**Text shown:**
+++
The fact that buyers are moving off the sidelines and returning to the market with no letup in the inventory crisis helped account for single-digit price increases across the country in the first quarter of the year, according to real estate giant Royal LePage.
While it said the national aggregate price of a home was down 9.2% over the same time last year, it added that prices had ticked up 2.8% on a quarterly basis and forecast a year-over-year jump of 4.5% by the end of 2023.
The number of homes on the market is “too low to satisfy demand,” Royal LePage said, reporting a “chronic shortage” of supply both for rent and purchase.
“We are grappling with a growing problem here that once was the burden of our largest cities but is increasingly being felt in secondary markets as well,” Royal LePage’s president and CEO Phil Sopher said in a press release.
“Yes, governments are adopting policies intended to address the problem, yet the pace of progress is far from encouraging. And challenges facing developers – such as the increased cost of materials and labour, and a shortage of skilled tradespeople – persist.”
Record levels of immigration are also expected to further expose Canada’s lack of housing supply. Brendon Ogmundson, chief economist at the British Columbia Real Estate Association (BCREA) said in a note at the end of March that new home completions in the province would have to rise by 25% over their historical average to keep up with the pace of new Canadians entering in the coming years.
Housing starts remain subdued
There’s little joy on the home construction front, with Canada Mortgage and Housing Corporation (CMHC) revealing that annual home starts fell by 11% in March over the previous month.
The national housing agency said on Wednesday that housing starts hit a pace of 213,865 last month, down from 240,927 in February, as the annual rate of multi-unit and single-detached urban starts both posted double-digit declines.
That marked the second time in the three opening months of the year that housing starts had fallen, having decreased in January by 13% before picking up again in February.
+++
(Stored items)
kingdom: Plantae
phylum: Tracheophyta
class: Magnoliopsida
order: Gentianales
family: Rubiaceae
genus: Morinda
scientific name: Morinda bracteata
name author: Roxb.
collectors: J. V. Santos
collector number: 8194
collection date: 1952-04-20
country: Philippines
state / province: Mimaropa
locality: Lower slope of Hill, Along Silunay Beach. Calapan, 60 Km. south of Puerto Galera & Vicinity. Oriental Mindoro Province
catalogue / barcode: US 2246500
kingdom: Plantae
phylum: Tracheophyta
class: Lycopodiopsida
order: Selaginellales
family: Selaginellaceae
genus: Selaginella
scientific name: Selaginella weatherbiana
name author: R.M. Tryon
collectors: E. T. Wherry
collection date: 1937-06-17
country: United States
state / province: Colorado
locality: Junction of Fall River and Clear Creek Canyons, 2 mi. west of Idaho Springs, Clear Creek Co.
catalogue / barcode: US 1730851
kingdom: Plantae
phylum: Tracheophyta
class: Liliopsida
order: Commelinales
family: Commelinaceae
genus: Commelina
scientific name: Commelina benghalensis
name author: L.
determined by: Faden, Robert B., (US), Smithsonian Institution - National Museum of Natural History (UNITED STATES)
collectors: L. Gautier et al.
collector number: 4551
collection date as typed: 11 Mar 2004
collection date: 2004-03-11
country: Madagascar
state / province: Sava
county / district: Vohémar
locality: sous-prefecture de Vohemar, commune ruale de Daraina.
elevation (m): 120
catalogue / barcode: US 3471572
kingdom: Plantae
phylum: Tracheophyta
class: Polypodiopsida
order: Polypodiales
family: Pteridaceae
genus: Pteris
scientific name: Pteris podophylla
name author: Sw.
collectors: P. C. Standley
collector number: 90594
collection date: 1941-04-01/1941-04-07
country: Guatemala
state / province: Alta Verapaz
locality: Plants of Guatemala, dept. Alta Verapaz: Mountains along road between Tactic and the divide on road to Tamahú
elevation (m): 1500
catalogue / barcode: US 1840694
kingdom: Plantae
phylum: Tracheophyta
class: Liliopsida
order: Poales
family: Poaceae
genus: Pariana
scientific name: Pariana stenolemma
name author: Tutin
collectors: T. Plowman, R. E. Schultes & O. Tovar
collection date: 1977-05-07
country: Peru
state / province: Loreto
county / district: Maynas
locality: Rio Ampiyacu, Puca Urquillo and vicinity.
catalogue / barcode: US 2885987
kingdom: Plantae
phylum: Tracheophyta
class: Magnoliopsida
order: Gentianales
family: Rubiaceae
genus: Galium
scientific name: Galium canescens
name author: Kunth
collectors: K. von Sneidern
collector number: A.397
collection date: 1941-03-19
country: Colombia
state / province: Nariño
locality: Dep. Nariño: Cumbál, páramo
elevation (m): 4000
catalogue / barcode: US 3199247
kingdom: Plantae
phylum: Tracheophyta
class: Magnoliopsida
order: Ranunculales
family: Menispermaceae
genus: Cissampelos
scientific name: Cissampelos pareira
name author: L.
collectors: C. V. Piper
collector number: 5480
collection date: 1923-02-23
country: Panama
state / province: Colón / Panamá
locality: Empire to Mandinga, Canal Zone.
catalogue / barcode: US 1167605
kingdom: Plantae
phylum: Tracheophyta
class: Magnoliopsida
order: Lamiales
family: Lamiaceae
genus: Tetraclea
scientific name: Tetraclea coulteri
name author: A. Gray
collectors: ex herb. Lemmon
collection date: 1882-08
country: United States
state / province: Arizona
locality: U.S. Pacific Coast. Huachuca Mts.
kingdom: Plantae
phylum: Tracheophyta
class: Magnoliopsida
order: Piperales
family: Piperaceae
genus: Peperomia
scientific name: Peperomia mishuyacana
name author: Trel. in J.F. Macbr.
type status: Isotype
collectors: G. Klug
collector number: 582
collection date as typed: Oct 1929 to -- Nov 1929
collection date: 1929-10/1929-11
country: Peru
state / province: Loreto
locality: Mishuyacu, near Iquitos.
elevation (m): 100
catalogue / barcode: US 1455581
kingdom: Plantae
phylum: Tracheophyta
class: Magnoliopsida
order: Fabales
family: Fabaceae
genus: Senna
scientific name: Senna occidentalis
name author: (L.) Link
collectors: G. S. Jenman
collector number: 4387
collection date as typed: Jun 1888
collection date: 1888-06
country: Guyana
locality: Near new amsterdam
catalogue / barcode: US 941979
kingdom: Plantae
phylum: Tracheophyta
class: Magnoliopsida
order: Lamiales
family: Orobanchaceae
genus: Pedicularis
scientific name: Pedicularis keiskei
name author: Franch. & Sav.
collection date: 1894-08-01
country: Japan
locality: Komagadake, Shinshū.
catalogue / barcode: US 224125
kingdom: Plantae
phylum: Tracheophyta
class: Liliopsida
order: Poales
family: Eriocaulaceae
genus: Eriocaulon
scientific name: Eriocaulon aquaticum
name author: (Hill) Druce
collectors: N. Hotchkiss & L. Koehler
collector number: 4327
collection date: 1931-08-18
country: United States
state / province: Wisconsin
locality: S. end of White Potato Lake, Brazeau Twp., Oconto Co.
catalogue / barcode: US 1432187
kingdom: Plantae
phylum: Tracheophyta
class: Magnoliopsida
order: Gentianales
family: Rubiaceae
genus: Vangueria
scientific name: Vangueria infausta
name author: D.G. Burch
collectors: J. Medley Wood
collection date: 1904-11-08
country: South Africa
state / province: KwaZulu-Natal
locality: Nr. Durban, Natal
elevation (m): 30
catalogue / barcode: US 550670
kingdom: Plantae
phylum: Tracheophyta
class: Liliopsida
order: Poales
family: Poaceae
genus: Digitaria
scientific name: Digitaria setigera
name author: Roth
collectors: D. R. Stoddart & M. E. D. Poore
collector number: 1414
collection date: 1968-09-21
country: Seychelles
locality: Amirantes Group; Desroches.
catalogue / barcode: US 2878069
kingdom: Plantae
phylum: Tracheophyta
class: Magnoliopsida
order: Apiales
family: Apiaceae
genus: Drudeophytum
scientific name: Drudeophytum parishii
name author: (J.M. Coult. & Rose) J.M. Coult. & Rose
+++
**Required work:**
- A) Answer these questions from the housing market text:
(i) By what percentage did prices rise on a quarterly basis, according to Royal LePage?
(ii) At what pace were housing starts running in February?
(iii) By how much would new home completions in British Columbia have to rise over their historical average?
- B) Render the records from the line containing "scientific name: Eriocaulon aquaticum" through the end of the records, inclusive, as a JSON list of strings with one string per line and blank lines omitted.
The text and the records have no connection to each other.

**Correct answers:**
- A)
(i) 2.8%
(ii) 240,927
(iii) 25%

- B)
[
  "scientific name: Eriocaulon aquaticum",
  "name author: (Hill) Druce",
  "collectors: N. Hotchkiss & L. Koehler",
  "collector number: 4327",
  "collection date: 1931-08-18",
  "country: United States",
  "state / province: Wisconsin",
  "locality: S. end of White Potato Lake, Brazeau Twp., Oconto Co.",
  "catalogue / barcode: US 1432187",
  "kingdom: Plantae",
  "phylum: Tracheophyta",
  "class: Magnoliopsida",
  "order: Gentianales",
  "family: Rubiaceae",
  "genus: Vangueria",
  "scientific name: Vangueria infausta",
  "name author: D.G. Burch",
  "collectors: J. Medley Wood",
  "collection date: 1904-11-08",
  "country: South Africa",
  "state / province: KwaZulu-Natal",
  "locality: Nr. Durban, Natal",
  "elevation (m): 30",
  "catalogue / barcode: US 550670",
  "kingdom: Plantae",
  "phylum: Tracheophyta",
  "class: Liliopsida",
  "order: Poales",
  "family: Poaceae",
  "genus: Digitaria",
  "scientific name: Digitaria setigera",
  "name author: Roth",
  "collectors: D. R. Stoddart & M. E. D. Poore",
  "collector number: 1414",
  "collection date: 1968-09-21",
  "country: Seychelles",
  "locality: Amirantes Group; Desroches.",
  "catalogue / barcode: US 2878069",
  "kingdom: Plantae",
  "phylum: Tracheophyta",
  "class: Magnoliopsida",
  "order: Apiales",
  "family: Apiaceae",
  "genus: Drudeophytum",
  "scientific name: Drudeophytum parishii",
  "name author: (J.M. Coult. & Rose) J.M. Coult. & Rose"
]